LIST OF TASKS:
1 > Could you rewrite the forum post about kernel warnings from a Perl daemon from "Because I don't" to "application bug: cgi_blast_demon(2418)", changing "wait" to "waitpid"?
2 > How might the post about the Perl daemon's kernel warnings go on? Write what follows its final line.

Kernel warnings about wait from Perl daemon

S

Simon Andrews

I'm running a small daemon written in Perl which starts of a load of
jobs and keeps track of when they've finished. It's been running for
ages and works well, but following an OS upgrade its now spitting out
kernel warnings.

The script watches an Input directory for new files, if it finds them it
adds them to a queue and moves them to an output directory. It then
starts a separate processing routine. It keeps track of how many jobs
it is running and holds a queue for the rest.

Because I don't know what order the jobs will finish in I set
SIG{'CHLD'} = 'IGNORE' in the script to avoid picking up zombies and
dispense with wait. However I am now getting kernel warnings saying:

Jan 15 15:19:20 bilin3 kernel: application bug: cgi_blast_demon(2418)
has SIGCHLD set to SIG_IGN but calls wait().

I've cut the script down as much as I can whilst still preserving it's
basic structure. Can anyone see what would be calling wait here to
cause this error? Could I be getting this if the exec'd script calls
wait instead (it does, as it uses a system command)?

Any help is appreciated.

Simon.

#!/usr/bin/perl -w
use strict;

$SIG{CHLD} = 'IGNORE';

my %pids;
my @queue;

########################################
####### MAIN LOOP ######################
########################################

# We're a daemon so we should loop forever!

DATA PROVIDED:

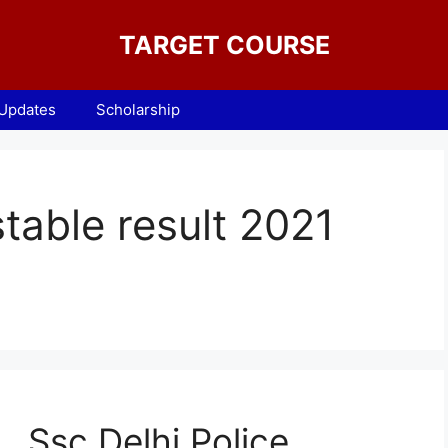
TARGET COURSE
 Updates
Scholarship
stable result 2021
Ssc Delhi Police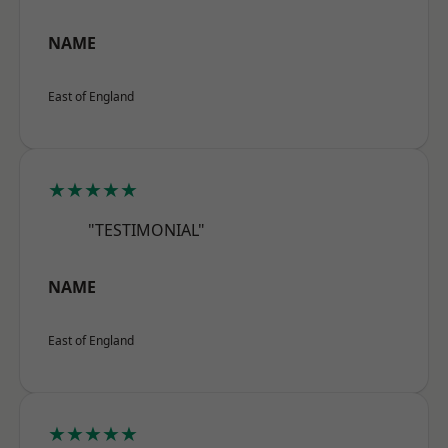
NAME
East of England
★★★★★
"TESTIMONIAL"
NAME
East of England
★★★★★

...

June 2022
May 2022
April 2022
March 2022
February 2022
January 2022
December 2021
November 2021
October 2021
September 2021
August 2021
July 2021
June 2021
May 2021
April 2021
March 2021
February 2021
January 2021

RESULTS OF THE TASKS:
1 >
Because I don't know what order the jobs will finish in I set
SIG{'CHLD'} = 'IGNORE' in the script to avoid picking up zombies and
dispense with waitpid. However I am now getting kernel warnings saying:

Jan 15 15:19:20 bilin3 kernel: application bug: cgi_blast_demon(2418)

2 >
while (1) {

my @inputlist = `ls -1tr /data/temp/www/blast/Input`;

chomp @inputlist;

foreach my $id (@inputlist){
push (@queue,$id);
}


# Now check our existing processes are running
foreach my $pid (keys(%pids)){
delete $pids{$pid} unless (kill (0,$pid));
}

while (scalar @queue){

# We should start a new job off and add it's pid
# to the %pids hash

my $new_job = shift @queue;

rename("/data/Input/$new_job","/data/Output/$new_job") || die
"Can't move $new_job to Outout dir: $!";

my $new_pid = fork;

if ($new_pid){
# We're the parent, so we add the pid to the
# list of running PIDs
$pids{$new_pid}=$new_job;
}

else {
# We're the child
# Move to the correct directory
chdir("/data/Output/$new_job") || die "Can't move to
/data/BlastCGI/Output/$new_job : $!";
exec ("/usr/local/bin/actually_do_job.pl $new_job");
}
} # End lauch new jobs

sleep 3;
}
 
B

Brian McCauley

Simon Andrews said:
However I am now getting kernel warnings saying:

Jan 15 15:19:20 bilin3 kernel: application bug: cgi_blast_demon(2418)
has SIGCHLD set to SIG_IGN but calls wait().

I've cut the script down as much as I can whilst still preserving it's
basic structure. Can anyone see what would be calling wait here to
cause this error?
$SIG{CHLD} = 'IGNORE';
my @inputlist = `ls -1tr /data/temp/www/blast/Input`;

Backticks set $? which means they must call wait().

--
\\ ( )
. _\\__[oo
.__/ \\ /\@
. l___\\
# ll l\\
###LL LL\\
 
I

Ilya Zakharevich

[A complimentary Cc of this posting was sent to
Brian McCauley
Backticks set $? which means they must call wait().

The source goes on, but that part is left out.